Considering the potential changes and the needs of the diagnostic testing market, what new trends can we expect to see in the future in the area of detection technologies?
One trend is the increase in multiplex detection and how real-time detection technologies can be further developed to cover the medium multiplex level. Currently, most real-time PCR is limited to four-plex detection, which is sometimes not enough when you need to detect one panel of perhaps six or eight targets. We have started to see the commercialization of six-channel real-time thermal cyclers, but this multiplex number will most likely continuously increase going forward. Going forward, I see that the diagnostic market will need technologies capable of handling the medium multiplex level, say 4 to 20 targets at once.
The market is also constantly pushing for more-rapid time to result.

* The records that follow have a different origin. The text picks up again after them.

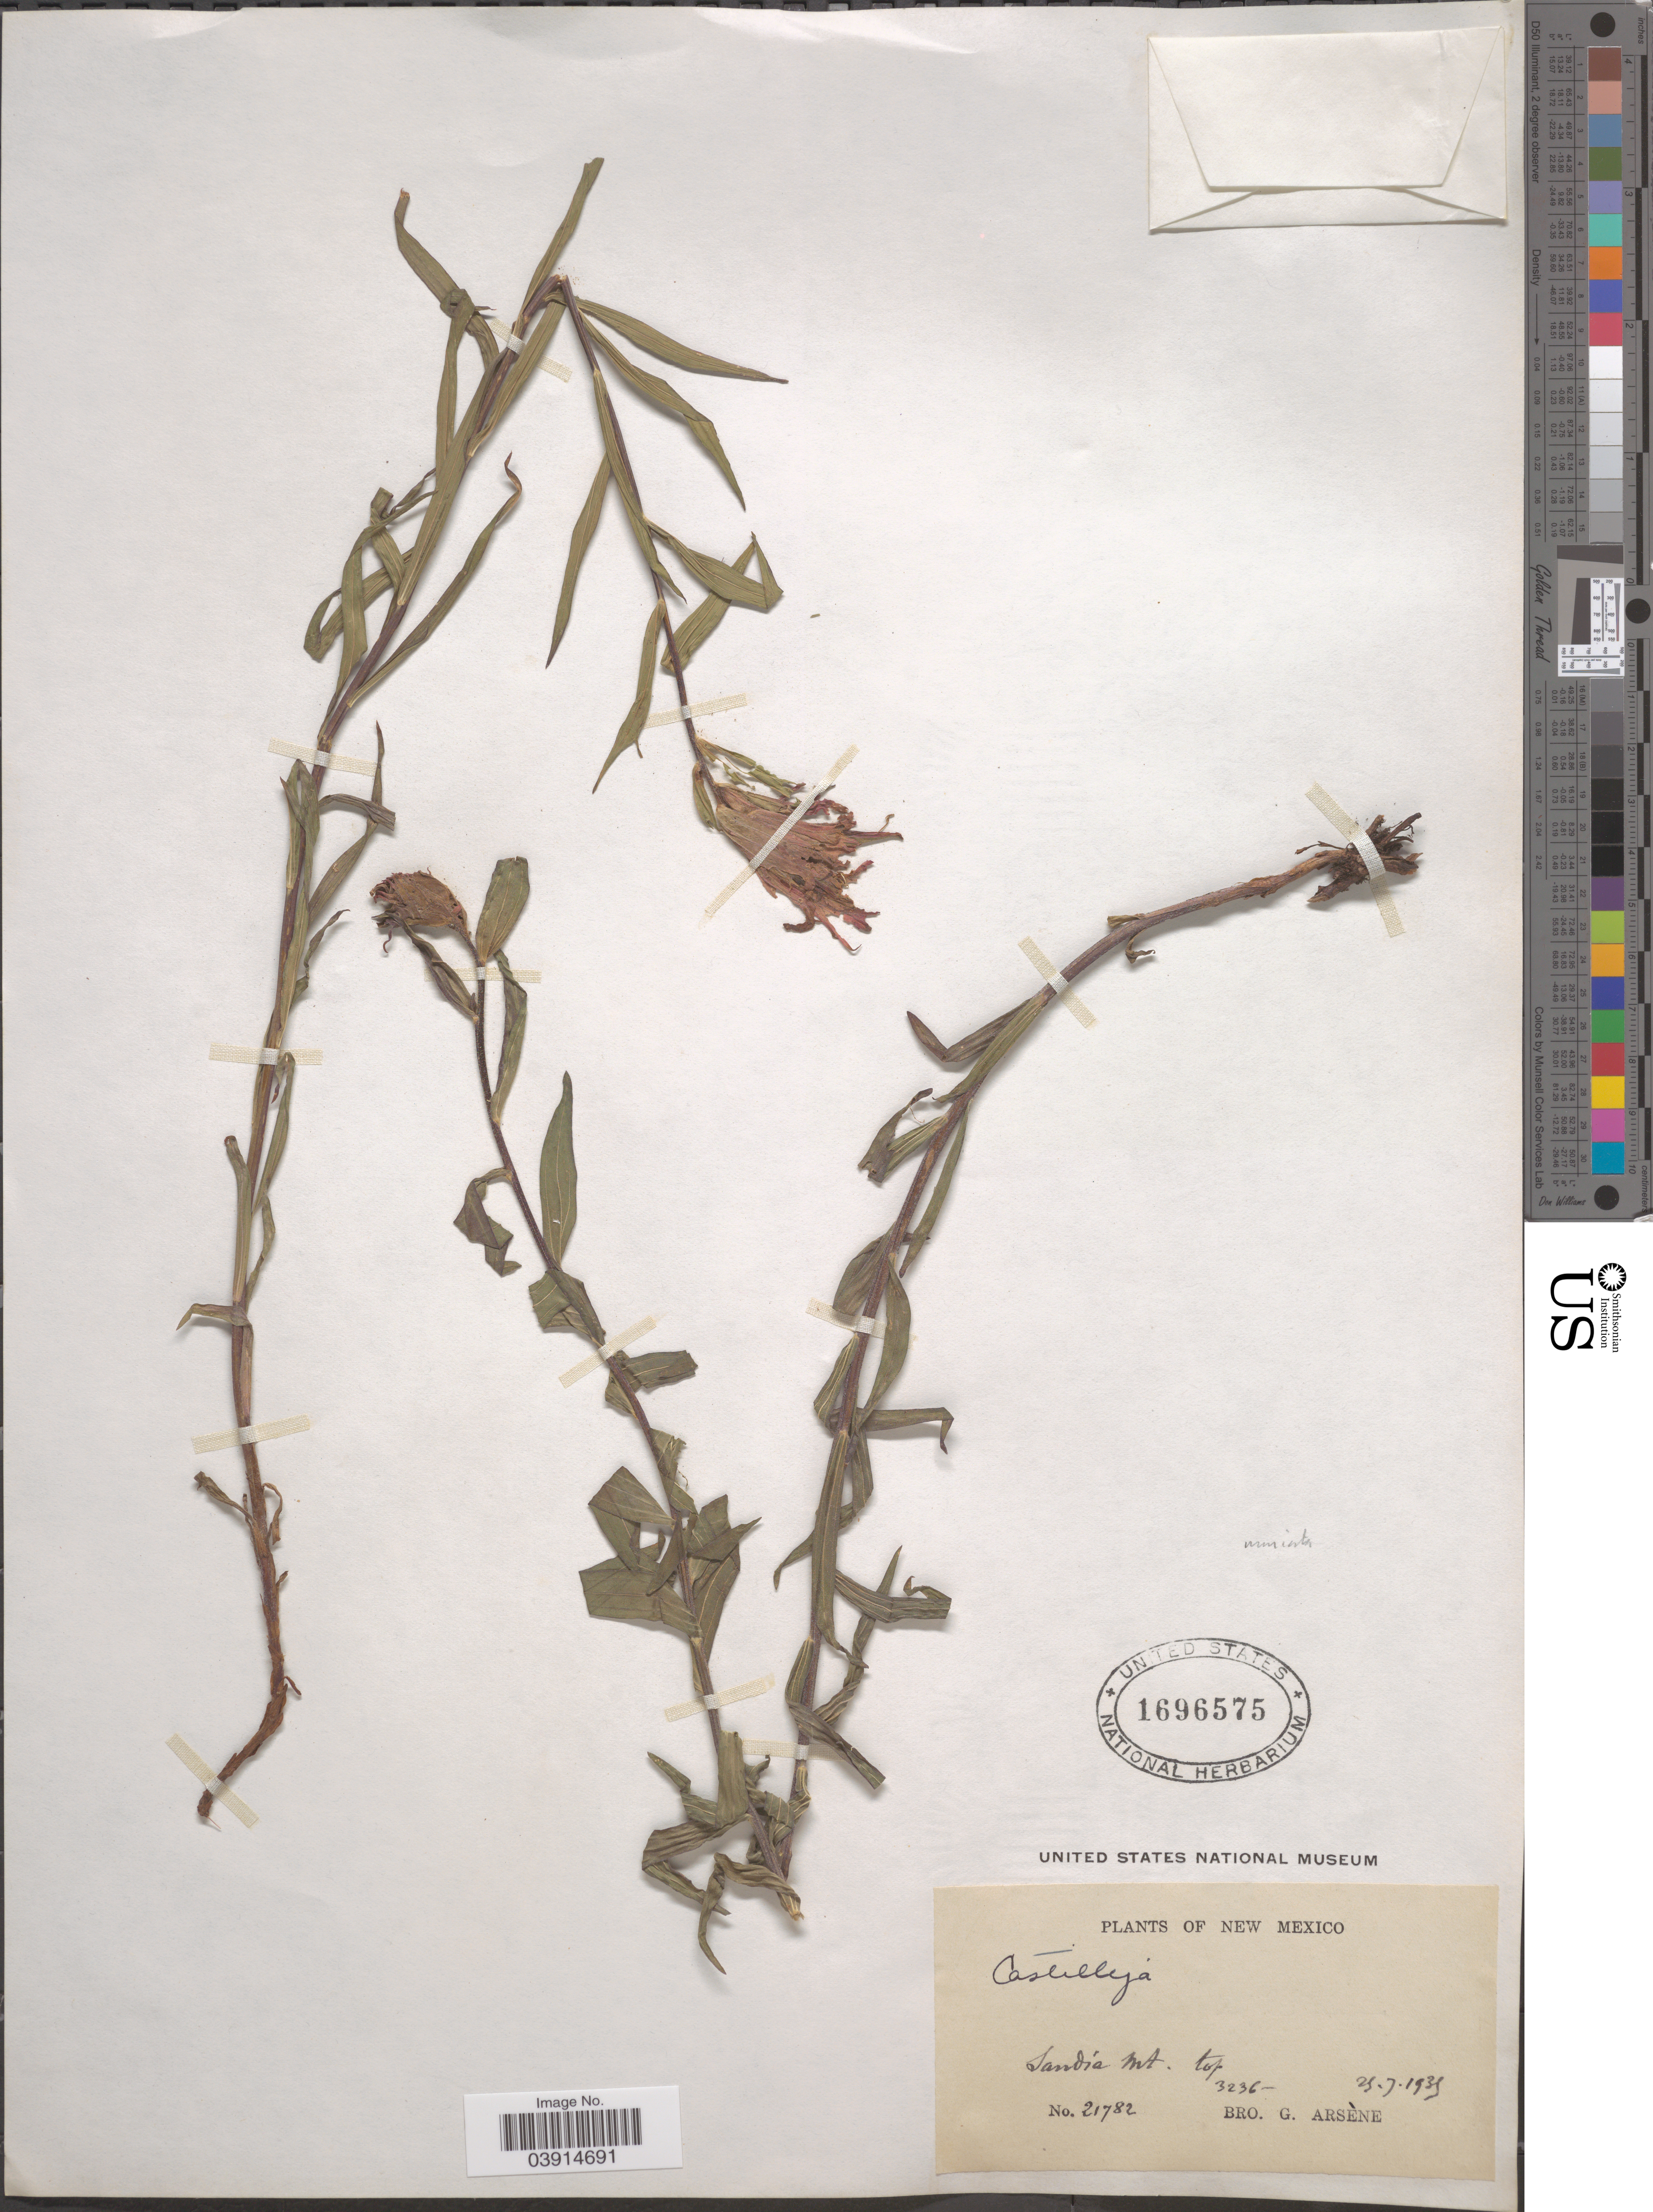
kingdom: Plantae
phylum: Tracheophyta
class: Magnoliopsida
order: Lamiales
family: Orobanchaceae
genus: Castilleja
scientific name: Castilleja sp.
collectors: Bro. G. Arsène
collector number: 21782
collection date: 1935-07-25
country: United States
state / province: New Mexico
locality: Sandia Mt. top 3236.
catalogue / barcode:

This is not only for near-patient testing, but also for high-throughput testing in centralized laboratories, where faster testing can significantly increase productivity and simplify lab management.
Other new technologies such as isothermal amplification and single-molecule detection will also mature over the next 5–10 years. I firmly believe that fully automated, easy-to-use, decentralized testing will be further developed and will become a big trend in the next five years.
More and more, people are defining detection technology from sample preparation to result. From the user’s perspective, detection technology means sample in, result out. I think this concept will continue to aid the development of a wider range of technologies.